Cuentos de amistad cortos para niños página 7

—¡Somos ricos! —exclamó Hansel, llenándose de ellas los bolsillos.

Gretel dijo:

—Yo también quiero llevar algo a casa.

Y claro, se llenó el delantal de joyas y oro.

—Vámonos ahora —dijo el niño—. Debemos salir de este bosque embrujado.

Caminaron cerca de dos horas y llegaron a un gran río.

—No podremos pasarlo —observó Hansel—. No veo ningún puente y la corriente es muy fuerte.

—Tampoco hay alguna barquita—comentó Gretel—. Pero mira, allí nada un pato blanco. Si se lo pido nos ayudará a pasar el río.

Y gritó:

Patito, buen patito,

somos Gretel y Hansel.

Los mejores hermanos y amigos.

No hay ningún puente por donde pasar;

¿sobre tu blanca espalda nos quieres llevar?

El patito se acercó y el niño se subió en él. Después invitó a su hermana a hacer lo mismo.

—No —replicó Gretel—, sería muy pesado para el patito. Mejor que primero te lleve a ti y luego venga por mí.

Así lo hizo el buen pato. Cuando ya estuvieron en la orilla opuesta y caminaron un poco, el bosque les pareció cada vez más familiar. ¡De pronto reconocieron a lo lejos la casa de su padre!

De inmediato se echaron a correr. Entraron como una avalancha y se colgaron del cuello del leñador. El pobre hombre no había dejado de llorar ni un solo día desde que abandonó a sus hijos en el bosque. Si te preguntas qué pasó con la madrastra, ella ya no estaba más ahí. El padre la corrió por el daño que les había hecho.

Gretel agitó su delantal y todas las piedras preciosas saltaron por el suelo. Mientras tanto, Hansel vació también a puñados sus bolsillos. Desde ese día se acabaron las penas y de ahí en adelante vivieron los tres felices.

El gato y el ratón

Un gato conoció a un ratón. Al poco tiempo se hicieron tan amigos que un día el ratoncito decidió irse a vivir con él.

—Pero tenemos que pensar en el invierno, pues de otro modo pasaremos hambre dijo el gato.

—Tienes razón —dijo el ratón.

—Tú, amiguito, no puedes andar por todas partes. Es posible que caigas en una trampa —dijo el gato para cuidar a su amigo— Yo me encargaré de todo.

Como querían comer bien en el invierno, compraron un platito lleno de dulce. Pero luego se presentó el problema de dónde lo guardarían, hasta que dijo el gato:

—Mira, el mejor lugar para esconderlo es la iglesia. Allí nadie se atreve a robar nada. Lo ocultaremos debajo del altar y no lo tocaremos hasta que sea necesario.

 Así, el platito fue puesto en ese lugar seguro. Pero no había transcurrido mucho tiempo cuando, cierto día, el gato sintió ganas de probar la golosina y dijo al ratón:

—Oye, ratoncito, una prima mía me ha hecho padrino de su hijo. Acaba tener un pequeñuelo de piel blanca con manchas cafés. Por eso tengo que salir hoy. Cuida tú de la casa.

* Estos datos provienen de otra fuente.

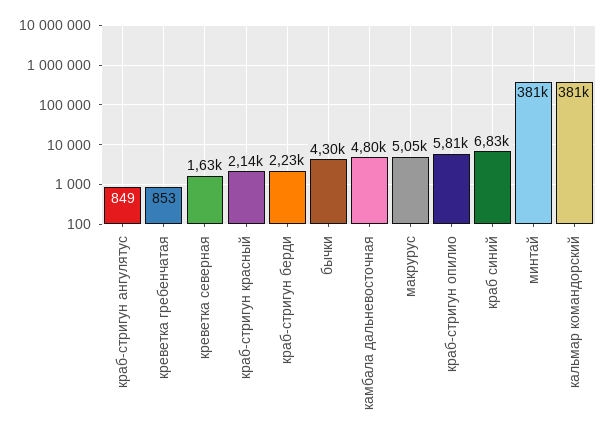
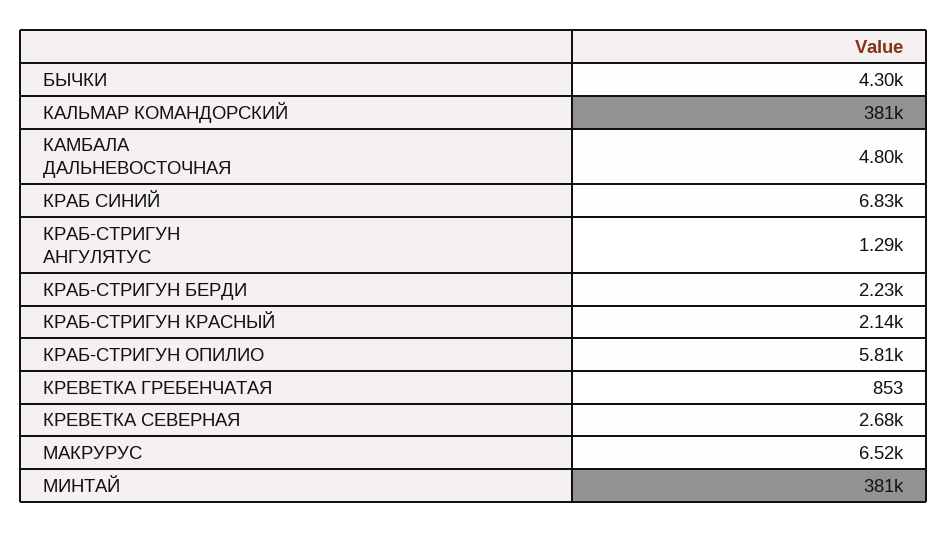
краб-стригун ангулятус: 849 -> 1290
креветка северная: 1630 -> 2680
макрурус: 5050 -> 6520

—Muy bien —respondió el ratón— Oye, si te dan algo rico para comer, me traes un pedacito, ¿sale?

 

Pero todo era mentira. Ni el gato tenía alguna prima ni lo habían hecho padrino de nadie. El malvado se fue directamente a la iglesia. Ahí tomó el platito de dulce y se puso a lamerlo. ¡Se acabó toda la capa exterior! 

Luego dio un paseo por los tejados de la ciudad. Después se acostó para que le diera el sol, relamiéndose los bigotes cada vez que se acordaba de la sabrosa golosina. No regresó a casa hasta el anochecer.

—Bien, ya regresaste —dijo el ratón— Estoy seguro de que tuviste un día maravilloso.

—No estuvo mal —respondió el gato.

—¿Y qué nombre le pusieron al bebé? —preguntó el ratón.

—Empezado —dijo el gato secamente.

—¿Empezado? —exclamó su compañero— ¡Pero qué nombre tan feo y raro! ¿Es normal en tu familia?

—No le veo lo extraño —dijo el gato— No es peor que Robamigajas, como se llama tu padre.

Poco después al gato se le antojó de nuevo el dulce y le dijo al ratón:

—Tendrás que volver a hacerme el favor de cuidar la casa. Otra vez me piden que sea padrino y no puedo negarme.